__文本节选__.
---

关于checkinstall的介绍,还可以参考(但是我怎么感觉下面两个链接提到的checkinstall的用法和上面的博客不太一样,下面的并没有执行sudo make install):
https://www.aliyun.com/zixun/content/3_12_513777.html
http://blog.sina.com.cn/s/blog_4178f4bf0101cmt7.html (这篇文章里还引用了两个链接,但是第一个失效了,第二个不错)
下面这个链接也和上面两个链接的意思相同
http://blog.csdn.net/talkxin/article/details/50660014
看来上面的博客使用checkinstall的想法是好的,但是确实用错了。

以上提到的checkinstall确实是一个非常给力的工具,以后只要涉及到从源码安装的程序都可以用上checkinstall,方便管理卸载,回想我以前卸载opencv还要用find命令,甚是麻烦!

---

__问题与任务__.
1/ 列出上面checkinstall节选中给出的全部网址。
2/ 根据上面的checkinstall节选，判断以下说法是否相符，并引用原文中起决定作用的词句：(a) 作者说下面两个链接提到的用法执行了sudo make install；(b) 新浪博客那篇文章所引用的两个链接中，第一个已经失效；(c) 作者以前卸载opencv时用过find命令。
3/ 从上面checkinstall节选的最后一句之后，续写下一部分。
下列记录与上面的checkinstall节选毫无关联。

__待查数据__.
---

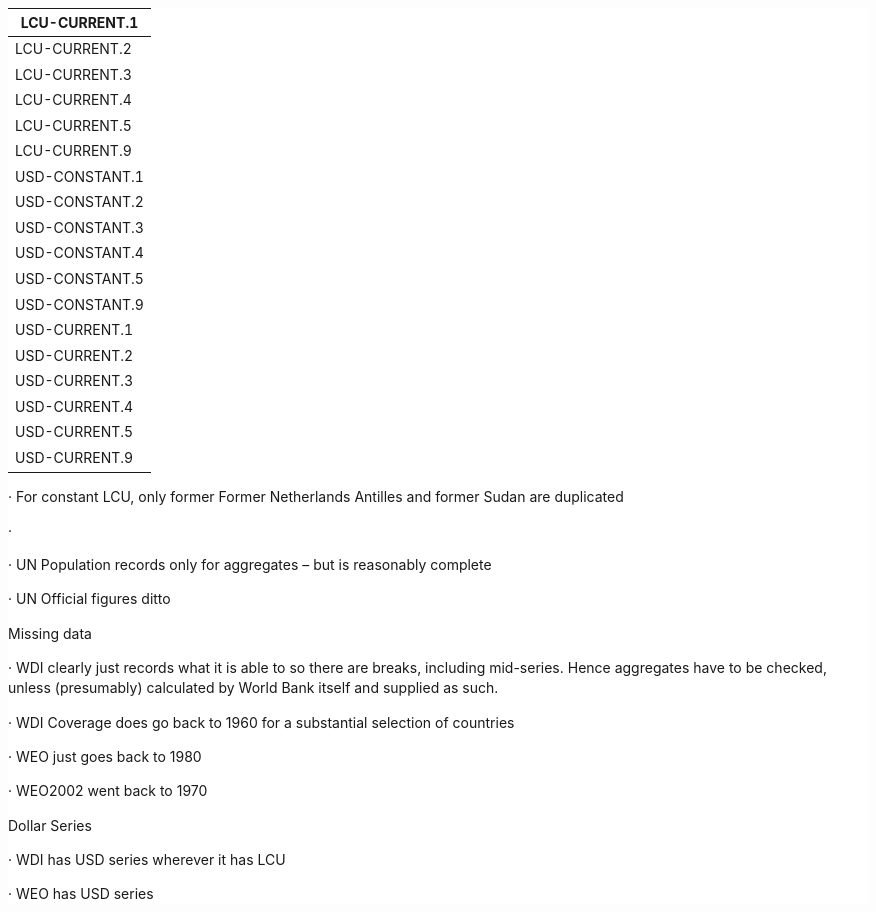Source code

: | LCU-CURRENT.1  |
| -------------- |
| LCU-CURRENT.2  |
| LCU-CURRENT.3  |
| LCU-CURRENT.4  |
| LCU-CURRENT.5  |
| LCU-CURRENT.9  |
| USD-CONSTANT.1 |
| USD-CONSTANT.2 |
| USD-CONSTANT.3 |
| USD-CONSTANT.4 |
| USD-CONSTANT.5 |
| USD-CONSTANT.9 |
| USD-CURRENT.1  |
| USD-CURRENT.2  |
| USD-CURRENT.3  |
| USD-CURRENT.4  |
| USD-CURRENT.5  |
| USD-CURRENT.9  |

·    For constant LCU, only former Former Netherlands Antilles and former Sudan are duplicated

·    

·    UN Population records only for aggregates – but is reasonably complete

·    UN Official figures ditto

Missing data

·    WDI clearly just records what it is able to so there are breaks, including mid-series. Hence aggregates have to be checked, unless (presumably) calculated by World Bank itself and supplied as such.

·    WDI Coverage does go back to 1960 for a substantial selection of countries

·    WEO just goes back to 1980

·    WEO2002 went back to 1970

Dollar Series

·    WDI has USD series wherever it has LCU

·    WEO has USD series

---

__依次解答__.
1/
1. https://www.aliyun.com/zixun/content/3_12_513777.html
2. http://blog.sina.com.cn/s/blog_4178f4bf0101cmt7.html
3. http://blog.csdn.net/talkxin/article/details/50660014

2/
(a) 否。原文为"下面的并没有执行sudo make install"。
(b) 是。原文为"第一个失效了"。
(c) 是。原文为"回想我以前卸载opencv还要用find命令"。

3/
PS:
sudo checkinstall的过程中(一共花了好长时间),猛然发现我的根目录快塞满了:
Ubuntu16.04 + CUDA8.0 + CuDNN + OpenCV + caffe_第6张图片
幸亏安装完后,删除临时文件后,大小变小了(不过感觉还是挺大的),以后从源码编译安装的时候,要把目录选到home下去。 参考:https://www.zhihu.com/question/22484307
Ubuntu16.04 + CUDA8.0 + CuDNN + OpenCV + caffe_第7张图片

最后,测试OpenCV是否安装成功:
http://www.tuicool.com/articles/nYJrYra


OpenCV安装成功后,然后配置安装caffe,dependencies按照官网来就行。随后,在执行make all 之前要仔细仔细地检查一下Makefile.config文件,只要有一个地方错了就得make clean从头再来。我的Makefile.config文件如下

几个需要注意的地方,从上到下依次是:
1. USE_CUDNN := 1 取消注释
2. # CPU_ONLY := 1 保持注释
3. OPENCV_VERSION := 3 取消注释(如果事先已经安装配置好了OpenCV3)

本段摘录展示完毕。